Non-essential travel, the real antidote

Iconic nomadic life in a van. eTags.com

As we all find ourselves craving to talk to somebody and do it at close range, I bumped into a friend outside the grocery store recently. And we got caught up. First things first; we made sure we were both double-vaccinated. Then, we lowered our masks, so that we didn’t sound like we were mumbling, kept our distance, and began to catch up on each other’s lives.

“Everybody well in the family?” I asked.

“Yup,” she said. “All doubled-vaccinated, including away-from-home kids.”

“I noticed you sold your house recently. Are you leaving town?”

“We’re leaving everything,” she said. “We’re going to try the nomadic life.”

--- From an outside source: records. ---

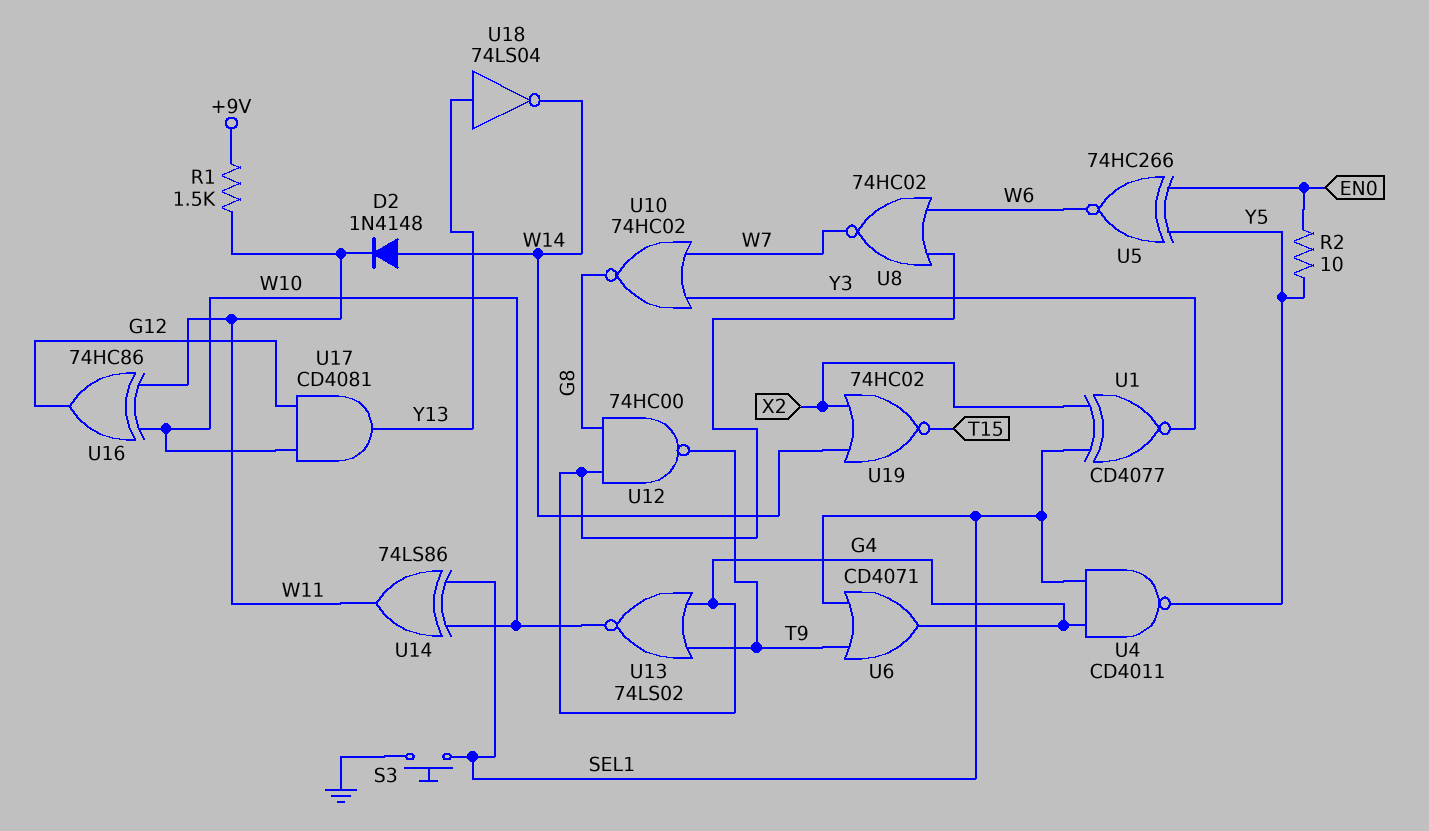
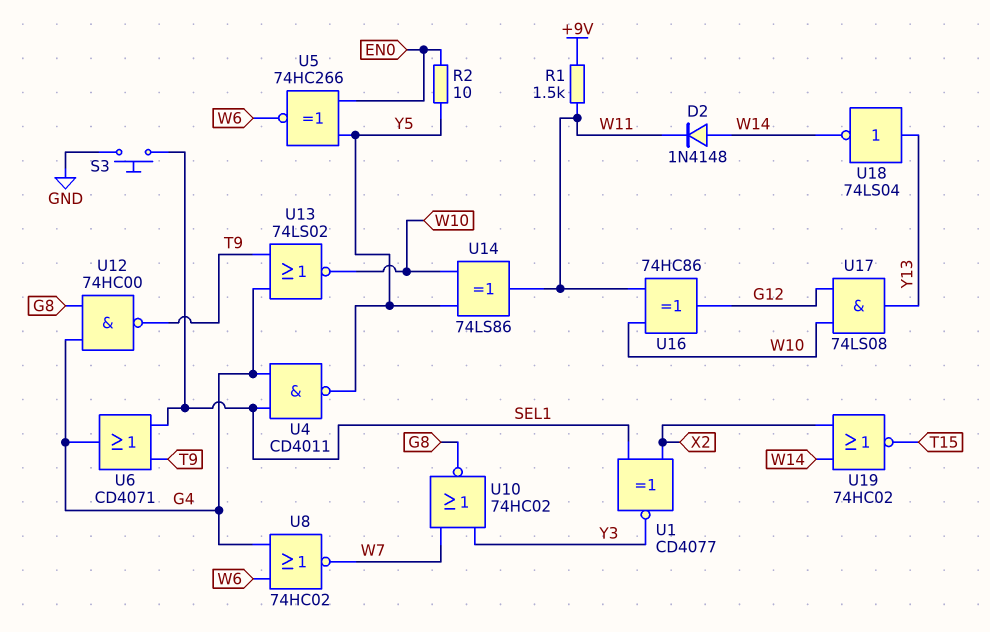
U14: XOR 74LS86 (in SEL1, in W10, out W11) -> XOR 74LS86 (in W10, in Y5, out W11)
U17: AND CD4081 (in G12, in W10, out Y13) -> AND 74LS08 (in G12, in W10, out Y13)

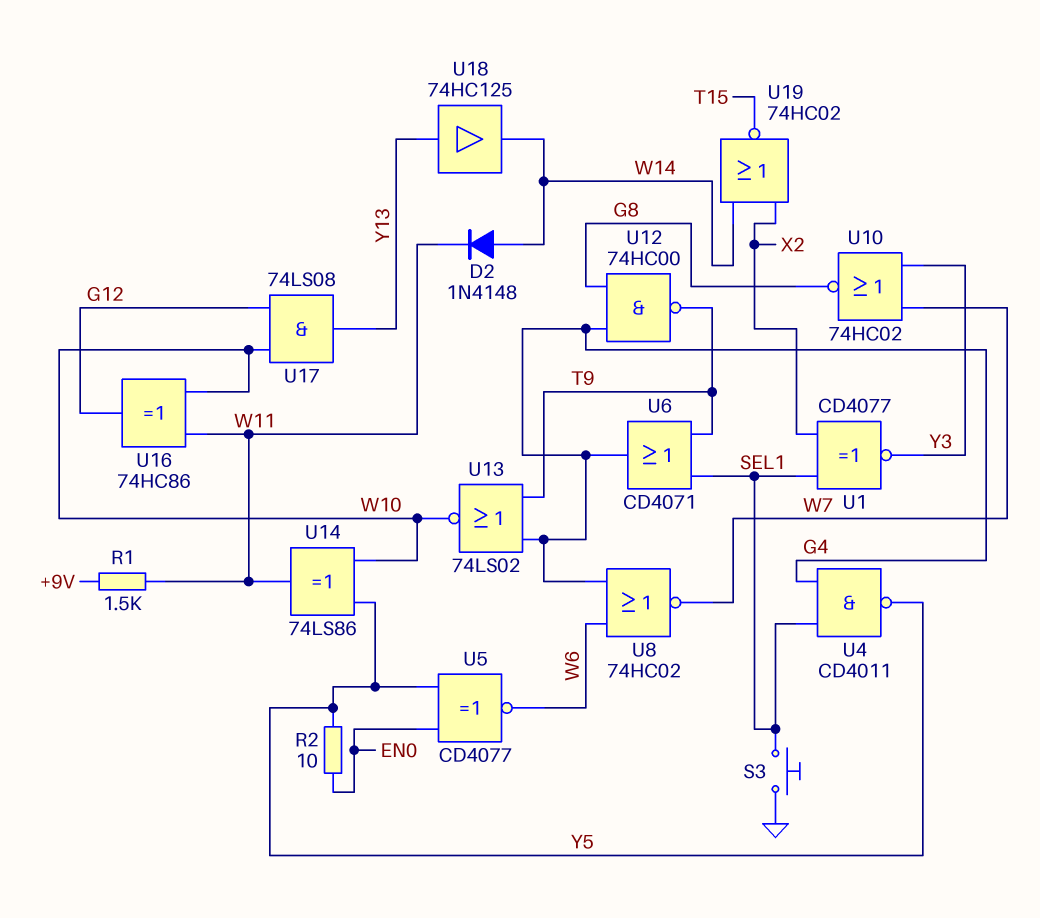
U5: XNOR 74HC266 (in EN0, in Y5, out W6) -> XNOR CD4077 (in EN0, in Y5, out W6)
U18: NOT 74LS04 (in Y13, out W14) -> buffer 74HC125 (in Y13, out W14)

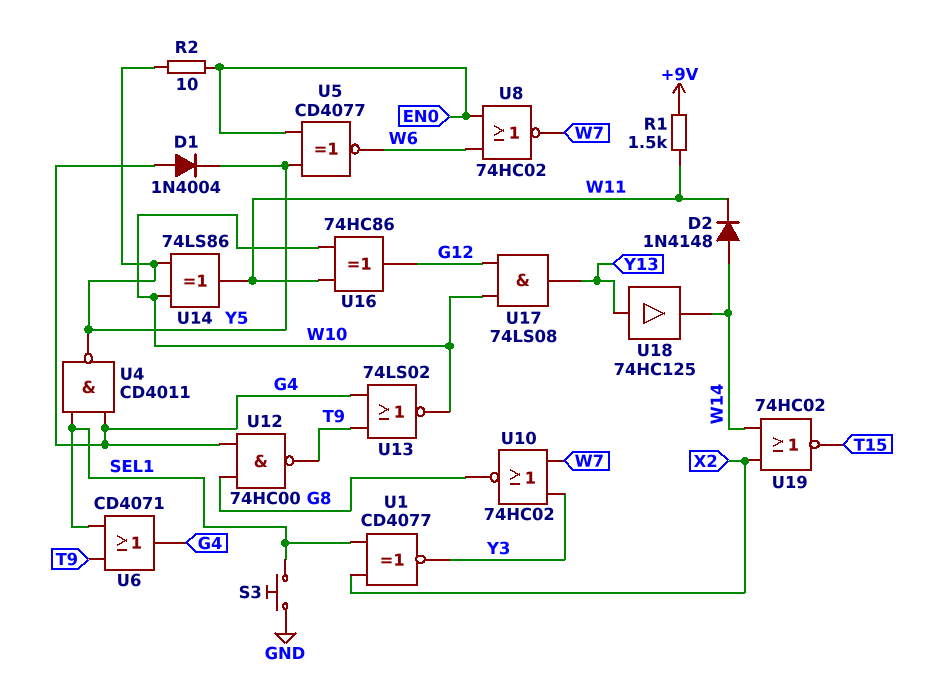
D1: none -> diode 1N4004 (A G4, K Y5)
U8: NOR 74HC02 (in G4, in W6, out W7) -> NOR 74HC02 (in EN0, in W6, out W7)

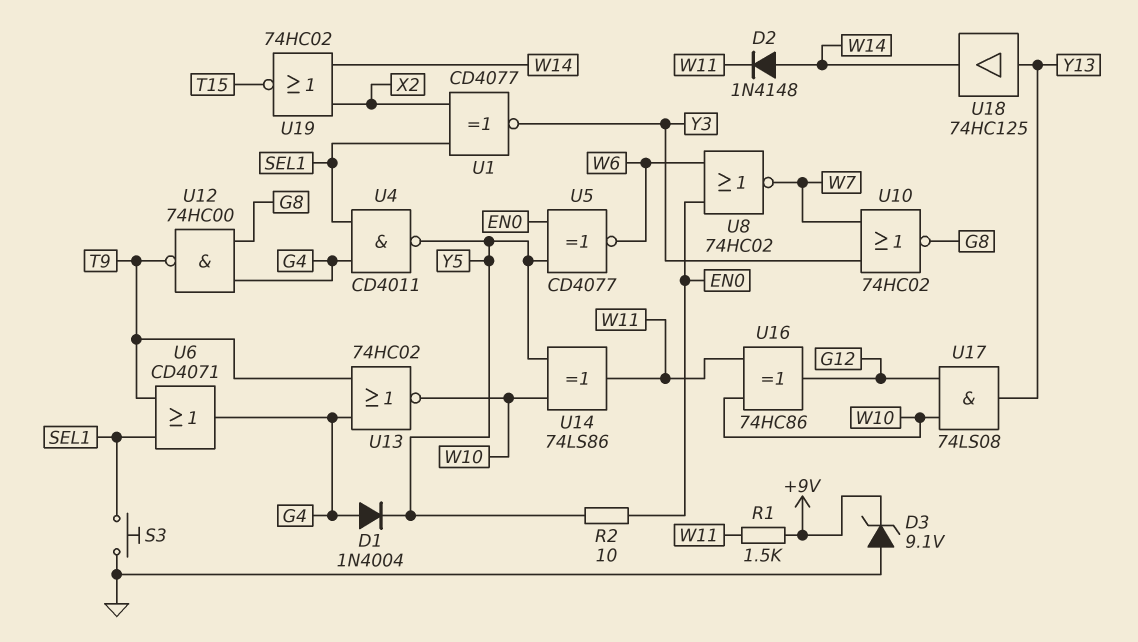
D3: none -> zener 9.1V (A GND, K +9V)
U13: NOR 74LS02 (in G4, in T9, out W10) -> NOR 74HC02 (in G4, in T9, out W10)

It must be partly as a result of the pandemic. We’ve all found ourselves penned up, staying at home, following the rules and avoiding non-essential travel for so long, that with things opening up, as a reflex, a lot of us feel the urge to travel.

In the case of my friend – similar to many – they’ve had a house, poured everything into it for decades. They’ve raised a family, watched their kids grow, go to university and then vacate home permanently in pursuit of their own career and life paths. Now, with the equity of a house in hand, they’ve decided to liquidate and do something they’ve always wanted.

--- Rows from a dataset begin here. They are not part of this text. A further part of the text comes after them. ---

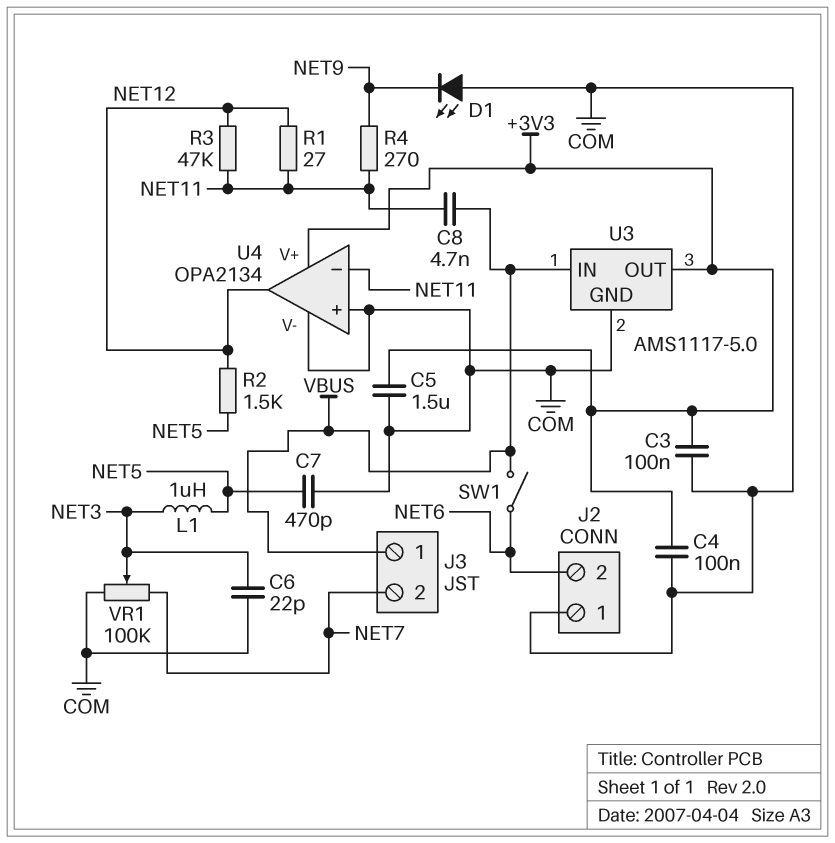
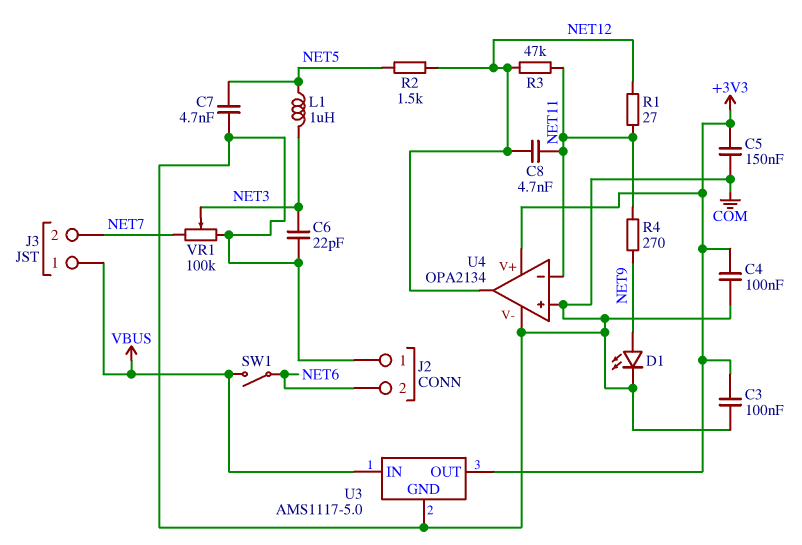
C5: 1.5uF (+3V3, COM) -> 150nF (+3V3, COM)
C7: 470pF (COM, NET5) -> 4.7nF (COM, NET5)
C8: 4.7nF (NET11, VBUS) -> 4.7nF (NET11, NET12)
D1: LED (A COM, K NET9) -> LED (A NET9, K COM)

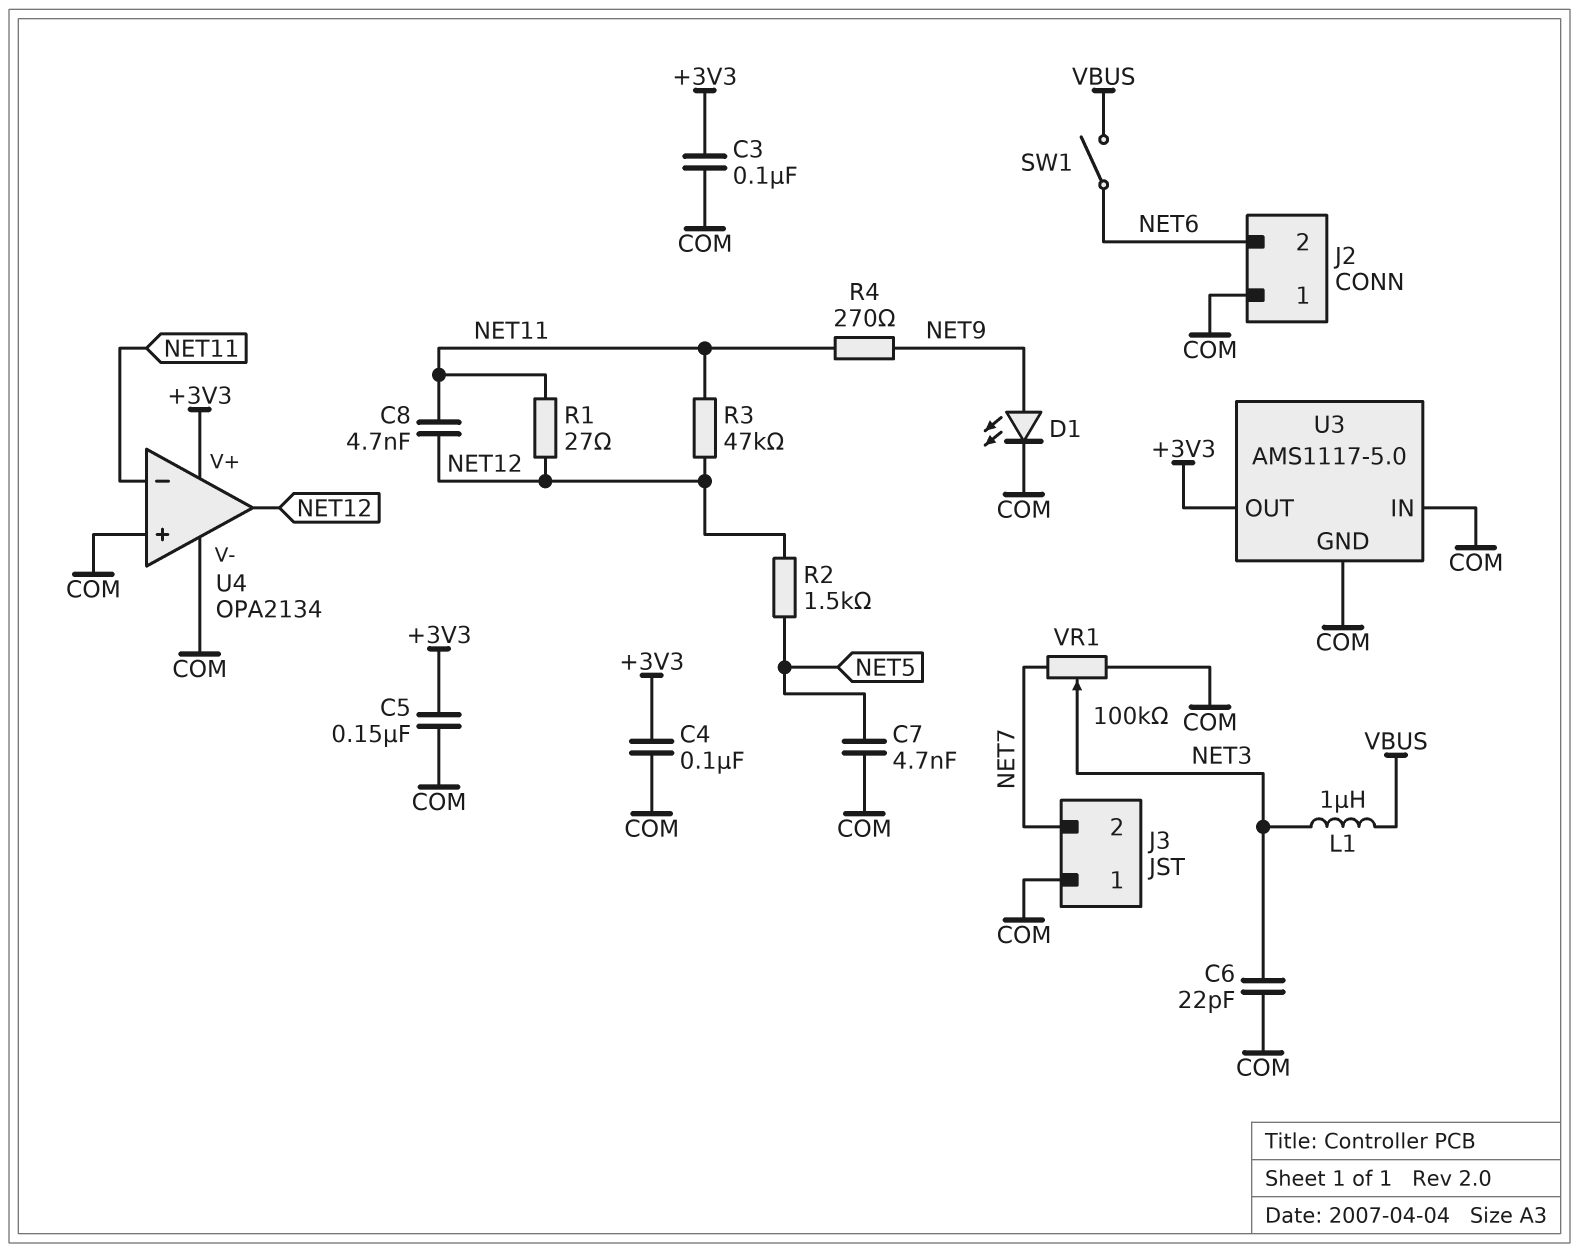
J3 pin 1: VBUS -> COM
L1: 1uH (NET3, NET5) -> 1uH (NET3, VBUS)
U3 pin IN: VBUS -> COM

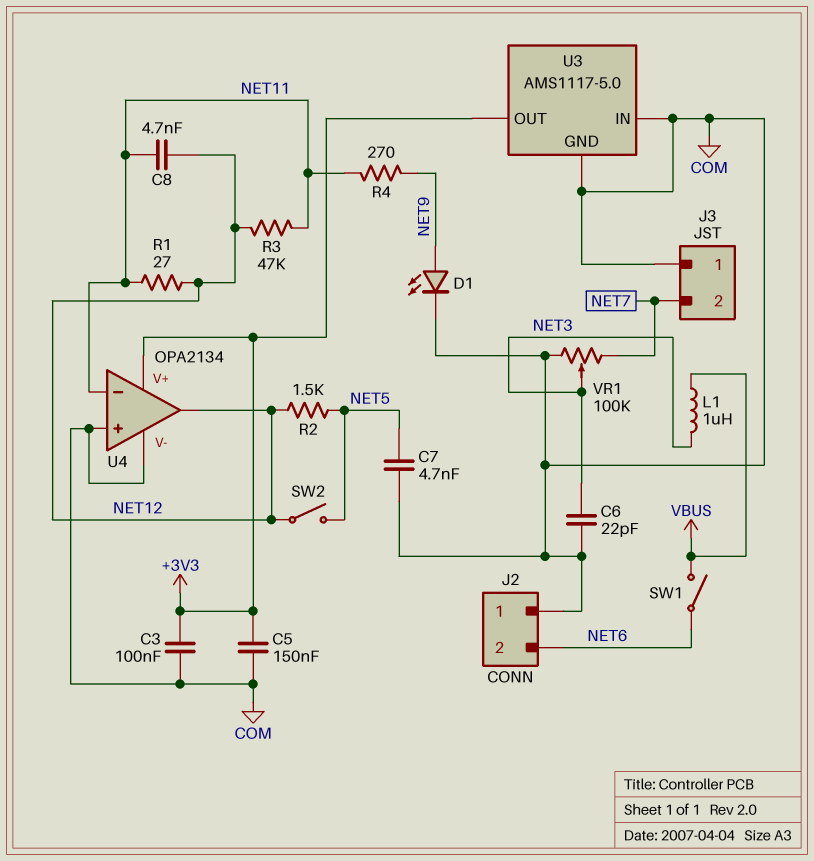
C4: 100nF (+3V3, COM) -> none
SW2: none -> switch (NET5, NET12)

“No schedule. No plan. Just hit the road,” she said.

Then, I spotted Richard Crouse’s story in the “Wheels” section of the weekend Toronto Star about so-called “vanning.” According to his feature, people have picked up on Jessica Bruder’s book, Nomadland: Surviving America in the Twenty-First Century.

It’s the book on which the Oscar-winning movie Nomadland is based; the heroine becomes unemployed when a factory closes, watches her town dying, and according to the movie trailer, “embarks on a journey through the American West, living as a van-dwelling modern-day nomad.”

Or as Crouse writes, she’s “exchanging four walls for four wheels.”

By coincidence – or perhaps because they were inspired by the movie or the urge to shake off the effects of the pandemic – over the winter, my sister and her husband searched online for a recreational vehicle.

They found one across the country, bought it, packed up some essential living utensils, rendezvoused with their new RV and have used this summer to explore Canada en route home.

“In the late ’60s, (CBS reporter) Charles Kuralt began a feature called ‘On the Road,’” my sister wrote on her first travelogue in June. “He and his cameraman travelled around the U.S. in an RV, seeking out interesting people and stories. I always thought that would be the best job.

You know what’s even better? Having your own RV and driving wherever you want to go, seeing incredible places and meeting interesting people – and doing it for pleasure, not work. … So that’s what we’ve started doing.”

As a tribute to Kuralt, Jim and Kate have named their RV “Charles.”

I remember the Kuralt features too. But being older than my sister, in the early 1970s, I thought I’d combine researching my first book – steam navigation on the Canadian prairies – with a van road adventure. I convinced my girlfriend to liquidate our car, buy a van, convert it for travel and hit the road.

We got off to a good start. We found a used 1967 Dodge Fargo van, had it inspected, spent a few thousand dollars converting the panel section into living space. Then, on a short trip into the country, I blew the engine. A total loss.

Fortunately, friends loaned us a VW bug, and we downsized our van road adventure to a bug and tenting adventure. Miraculously, Jayne still married me, and the book was published in 1977.

As illustrated by my sister’s example, a lot of us who’ve coped with the pent-up desire to escape home after the pandemic have spent recent days planning trips, counting air miles, and dusting off suitcases, carry-ons and backpacks in hopes that non-essential travel might soon resume.

Some have already optimistically booked flights to sunbelt locations next winter. Meanwhile, a lot of Canadians have been looking south, wondering when the Americans might open their side of the border to fully vaccinated Canadians wanting to visit family, friends and vacation spots in the Lower 48. So far, the U.S. by land, is a no-van zone.

That means for those of us not in the market for an RV or assigning our air miles to overseas flights or considering cruises an option again, non-essential travel remains pretty localized.

We’ll be restricted to daydreaming over travel sections in the newspaper, camping down the road at an Ontario provincial park, or venturing to a bed and breakfast within striking distance of home. Whichever it is, travel appears to be the universal COVID antidote.